| PROBLEM DESCRIPTION |
Restate word for word the lines of the data below, from the first through the one that has "3. Load the".

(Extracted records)
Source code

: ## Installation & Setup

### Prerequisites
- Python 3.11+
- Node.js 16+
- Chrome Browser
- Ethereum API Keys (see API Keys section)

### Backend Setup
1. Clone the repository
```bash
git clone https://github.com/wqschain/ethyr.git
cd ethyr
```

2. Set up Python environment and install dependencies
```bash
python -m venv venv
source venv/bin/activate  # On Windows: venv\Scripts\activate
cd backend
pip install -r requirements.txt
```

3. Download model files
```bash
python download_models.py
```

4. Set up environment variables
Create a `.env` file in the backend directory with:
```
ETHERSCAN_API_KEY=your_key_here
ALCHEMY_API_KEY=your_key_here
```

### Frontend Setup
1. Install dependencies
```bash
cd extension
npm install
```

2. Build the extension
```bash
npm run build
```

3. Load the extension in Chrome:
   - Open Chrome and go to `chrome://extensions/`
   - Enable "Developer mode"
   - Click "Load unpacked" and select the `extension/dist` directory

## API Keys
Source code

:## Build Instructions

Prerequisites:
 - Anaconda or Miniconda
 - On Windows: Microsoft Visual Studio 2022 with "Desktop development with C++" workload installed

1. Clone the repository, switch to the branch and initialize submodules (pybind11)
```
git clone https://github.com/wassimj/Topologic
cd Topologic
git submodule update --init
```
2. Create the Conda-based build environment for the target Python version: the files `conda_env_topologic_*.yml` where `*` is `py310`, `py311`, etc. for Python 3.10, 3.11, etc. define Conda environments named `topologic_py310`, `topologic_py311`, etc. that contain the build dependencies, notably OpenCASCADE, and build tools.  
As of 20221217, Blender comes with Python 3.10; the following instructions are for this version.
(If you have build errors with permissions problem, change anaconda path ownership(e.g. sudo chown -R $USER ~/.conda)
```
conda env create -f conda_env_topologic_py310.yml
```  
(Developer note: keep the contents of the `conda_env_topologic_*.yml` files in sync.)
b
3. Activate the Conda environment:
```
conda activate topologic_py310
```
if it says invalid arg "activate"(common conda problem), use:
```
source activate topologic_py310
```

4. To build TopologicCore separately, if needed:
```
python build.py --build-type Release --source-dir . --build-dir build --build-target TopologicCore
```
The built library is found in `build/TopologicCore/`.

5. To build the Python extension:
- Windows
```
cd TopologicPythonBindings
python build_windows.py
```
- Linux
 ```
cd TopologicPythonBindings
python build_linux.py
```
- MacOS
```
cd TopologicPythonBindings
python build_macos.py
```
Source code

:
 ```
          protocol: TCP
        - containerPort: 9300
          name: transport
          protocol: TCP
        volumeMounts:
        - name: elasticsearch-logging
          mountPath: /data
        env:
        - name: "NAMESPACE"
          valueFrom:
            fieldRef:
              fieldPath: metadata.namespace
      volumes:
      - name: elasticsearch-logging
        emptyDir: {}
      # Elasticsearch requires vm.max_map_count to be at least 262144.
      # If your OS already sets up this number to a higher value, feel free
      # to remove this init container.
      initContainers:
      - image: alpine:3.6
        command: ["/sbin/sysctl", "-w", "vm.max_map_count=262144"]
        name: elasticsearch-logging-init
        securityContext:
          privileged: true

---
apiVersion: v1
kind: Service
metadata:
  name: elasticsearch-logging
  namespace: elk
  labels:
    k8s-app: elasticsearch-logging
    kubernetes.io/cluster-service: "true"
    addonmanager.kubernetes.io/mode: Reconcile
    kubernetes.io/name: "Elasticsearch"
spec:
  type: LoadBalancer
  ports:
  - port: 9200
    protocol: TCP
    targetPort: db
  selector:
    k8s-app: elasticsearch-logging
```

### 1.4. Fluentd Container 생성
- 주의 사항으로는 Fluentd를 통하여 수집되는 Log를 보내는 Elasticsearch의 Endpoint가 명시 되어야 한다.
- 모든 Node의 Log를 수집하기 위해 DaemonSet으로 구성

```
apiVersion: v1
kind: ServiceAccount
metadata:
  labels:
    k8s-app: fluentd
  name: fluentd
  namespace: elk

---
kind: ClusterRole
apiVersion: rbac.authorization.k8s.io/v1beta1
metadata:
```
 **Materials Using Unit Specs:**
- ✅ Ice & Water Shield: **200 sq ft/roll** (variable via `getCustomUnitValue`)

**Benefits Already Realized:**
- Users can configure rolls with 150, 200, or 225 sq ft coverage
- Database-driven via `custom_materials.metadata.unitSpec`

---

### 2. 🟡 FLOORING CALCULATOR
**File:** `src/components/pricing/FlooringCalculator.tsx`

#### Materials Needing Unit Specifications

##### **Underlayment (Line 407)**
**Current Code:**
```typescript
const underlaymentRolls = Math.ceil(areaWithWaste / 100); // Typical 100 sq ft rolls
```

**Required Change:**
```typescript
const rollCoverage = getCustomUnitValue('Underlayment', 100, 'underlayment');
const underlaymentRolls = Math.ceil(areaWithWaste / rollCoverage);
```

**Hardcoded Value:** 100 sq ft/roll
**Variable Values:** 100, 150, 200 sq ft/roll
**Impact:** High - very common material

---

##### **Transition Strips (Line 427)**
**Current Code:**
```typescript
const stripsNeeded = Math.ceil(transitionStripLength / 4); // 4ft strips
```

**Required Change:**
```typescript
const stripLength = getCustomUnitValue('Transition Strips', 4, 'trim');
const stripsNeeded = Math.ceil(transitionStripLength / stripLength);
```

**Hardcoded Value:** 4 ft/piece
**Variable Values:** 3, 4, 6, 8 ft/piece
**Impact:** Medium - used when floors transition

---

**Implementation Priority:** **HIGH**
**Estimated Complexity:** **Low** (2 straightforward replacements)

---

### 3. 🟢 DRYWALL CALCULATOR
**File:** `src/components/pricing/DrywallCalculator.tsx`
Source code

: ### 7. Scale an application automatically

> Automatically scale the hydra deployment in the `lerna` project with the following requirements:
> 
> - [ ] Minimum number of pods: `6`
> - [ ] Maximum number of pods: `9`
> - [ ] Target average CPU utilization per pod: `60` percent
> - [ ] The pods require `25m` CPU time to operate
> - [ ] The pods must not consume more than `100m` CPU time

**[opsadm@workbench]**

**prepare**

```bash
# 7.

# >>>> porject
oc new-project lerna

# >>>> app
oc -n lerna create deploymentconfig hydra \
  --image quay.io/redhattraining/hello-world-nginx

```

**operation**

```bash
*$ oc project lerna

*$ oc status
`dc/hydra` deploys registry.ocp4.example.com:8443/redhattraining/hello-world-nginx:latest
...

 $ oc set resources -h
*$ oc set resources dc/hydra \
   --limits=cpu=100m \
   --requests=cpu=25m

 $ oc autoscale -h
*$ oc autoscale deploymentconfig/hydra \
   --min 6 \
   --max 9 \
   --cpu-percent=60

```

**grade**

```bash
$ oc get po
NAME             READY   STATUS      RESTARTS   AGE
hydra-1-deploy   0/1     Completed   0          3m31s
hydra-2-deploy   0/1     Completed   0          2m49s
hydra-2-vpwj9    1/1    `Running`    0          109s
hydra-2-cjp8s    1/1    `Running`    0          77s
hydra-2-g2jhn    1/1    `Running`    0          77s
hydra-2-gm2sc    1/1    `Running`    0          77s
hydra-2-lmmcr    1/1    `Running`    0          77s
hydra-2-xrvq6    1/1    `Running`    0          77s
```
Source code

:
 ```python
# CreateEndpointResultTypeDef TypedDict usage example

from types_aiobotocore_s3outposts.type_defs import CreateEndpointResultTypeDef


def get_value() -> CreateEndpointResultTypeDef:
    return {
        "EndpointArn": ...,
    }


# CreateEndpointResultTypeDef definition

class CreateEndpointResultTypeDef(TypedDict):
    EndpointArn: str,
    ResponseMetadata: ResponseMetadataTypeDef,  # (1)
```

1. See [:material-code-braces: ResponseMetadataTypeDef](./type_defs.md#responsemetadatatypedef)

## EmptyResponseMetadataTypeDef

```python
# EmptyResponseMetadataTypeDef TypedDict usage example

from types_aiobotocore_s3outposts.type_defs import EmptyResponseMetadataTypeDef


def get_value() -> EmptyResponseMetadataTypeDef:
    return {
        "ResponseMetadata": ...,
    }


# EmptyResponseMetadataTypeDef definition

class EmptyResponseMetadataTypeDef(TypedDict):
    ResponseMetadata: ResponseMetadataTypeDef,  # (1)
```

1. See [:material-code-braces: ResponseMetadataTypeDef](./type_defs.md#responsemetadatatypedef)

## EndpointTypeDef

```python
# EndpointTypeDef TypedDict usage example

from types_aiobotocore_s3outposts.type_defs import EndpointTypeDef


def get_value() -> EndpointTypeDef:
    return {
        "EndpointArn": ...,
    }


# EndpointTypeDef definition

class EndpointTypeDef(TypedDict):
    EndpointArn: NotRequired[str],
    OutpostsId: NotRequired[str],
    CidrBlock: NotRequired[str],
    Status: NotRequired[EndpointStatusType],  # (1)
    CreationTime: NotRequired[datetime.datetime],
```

| ANSWER FOR THIS EXERCISE |
Source code

: ## Installation & Setup

### Prerequisites
- Python 3.11+
- Node.js 16+
- Chrome Browser
- Ethereum API Keys (see API Keys section)

### Backend Setup
1. Clone the repository
```bash
git clone https://github.com/wqschain/ethyr.git
cd ethyr
```

2. Set up Python environment and install dependencies
```bash
python -m venv venv
source venv/bin/activate  # On Windows: venv\Scripts\activate
cd backend
pip install -r requirements.txt
```

3. Download model files
```bash
python download_models.py
```

4. Set up environment variables
Create a `.env` file in the backend directory with:
```
ETHERSCAN_API_KEY=your_key_here
ALCHEMY_API_KEY=your_key_here
```

### Frontend Setup
1. Install dependencies
```bash
cd extension
npm install
```

2. Build the extension
```bash
npm run build
```

3. Load the extension in Chrome:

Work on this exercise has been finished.